## What is expected
An exact reprint of the listing is required, with no pictures included.

## Excerpted records
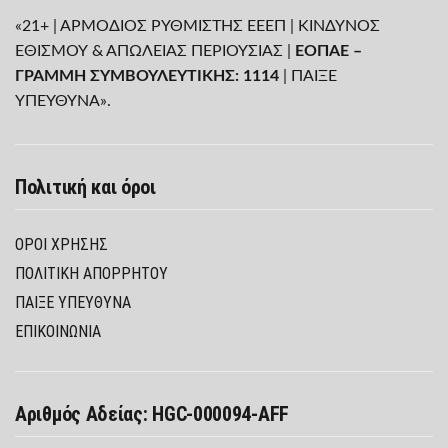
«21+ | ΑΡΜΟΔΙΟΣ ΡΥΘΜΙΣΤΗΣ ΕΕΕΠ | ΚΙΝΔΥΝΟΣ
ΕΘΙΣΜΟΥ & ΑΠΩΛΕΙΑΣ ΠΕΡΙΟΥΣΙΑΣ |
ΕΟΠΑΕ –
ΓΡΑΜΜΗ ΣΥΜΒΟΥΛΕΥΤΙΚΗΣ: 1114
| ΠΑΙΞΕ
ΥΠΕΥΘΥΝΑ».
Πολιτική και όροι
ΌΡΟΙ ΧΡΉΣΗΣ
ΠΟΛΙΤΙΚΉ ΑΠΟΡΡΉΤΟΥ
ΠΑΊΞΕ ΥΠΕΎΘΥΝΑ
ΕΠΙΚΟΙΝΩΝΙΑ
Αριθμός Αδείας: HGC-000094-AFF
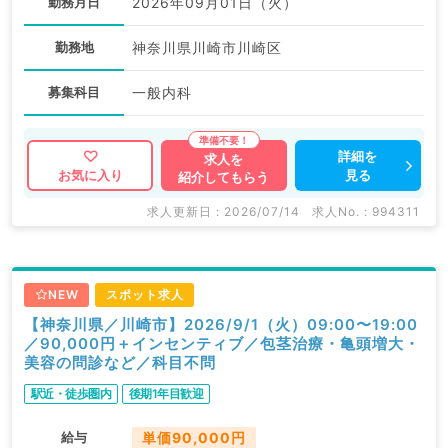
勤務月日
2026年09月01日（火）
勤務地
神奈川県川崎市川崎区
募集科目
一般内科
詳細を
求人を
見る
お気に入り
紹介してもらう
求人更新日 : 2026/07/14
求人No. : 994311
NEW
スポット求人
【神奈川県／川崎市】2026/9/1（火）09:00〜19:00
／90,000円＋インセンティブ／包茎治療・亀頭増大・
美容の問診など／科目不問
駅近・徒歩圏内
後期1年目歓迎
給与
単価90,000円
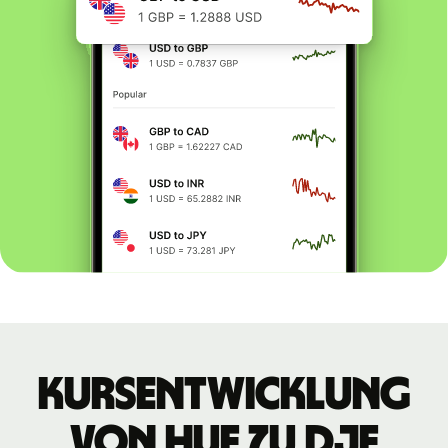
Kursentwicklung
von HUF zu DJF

## Solved exercise
«21+ | ΑΡΜΟΔΙΟΣ ΡΥΘΜΙΣΤΗΣ ΕΕΕΠ | ΚΙΝΔΥΝΟΣ
ΕΘΙΣΜΟΥ & ΑΠΩΛΕΙΑΣ ΠΕΡΙΟΥΣΙΑΣ |
ΕΟΠΑΕ –
ΓΡΑΜΜΗ ΣΥΜΒΟΥΛΕΥΤΙΚΗΣ: 1114
| ΠΑΙΞΕ
ΥΠΕΥΘΥΝΑ».
Πολιτική και όροι
ΌΡΟΙ ΧΡΉΣΗΣ
ΠΟΛΙΤΙΚΉ ΑΠΟΡΡΉΤΟΥ
ΠΑΊΞΕ ΥΠΕΎΘΥΝΑ
ΕΠΙΚΟΙΝΩΝΙΑ
Αριθμός Αδείας: HGC-000094-AFF
勤務月日
2026年09月01日（火）
勤務地
神奈川県川崎市川崎区
募集科目
一般内科
詳細を
求人を
見る
お気に入り
紹介してもらう
求人更新日 : 2026/07/14
求人No. : 994311
NEW
スポット求人
【神奈川県／川崎市】2026/9/1（火）09:00〜19:00
／90,000円＋インセンティブ／包茎治療・亀頭増大・
美容の問診など／科目不問
駅近・徒歩圏内
後期1年目歓迎
給与
単価90,000円
Kursentwicklung
von HUF zu DJF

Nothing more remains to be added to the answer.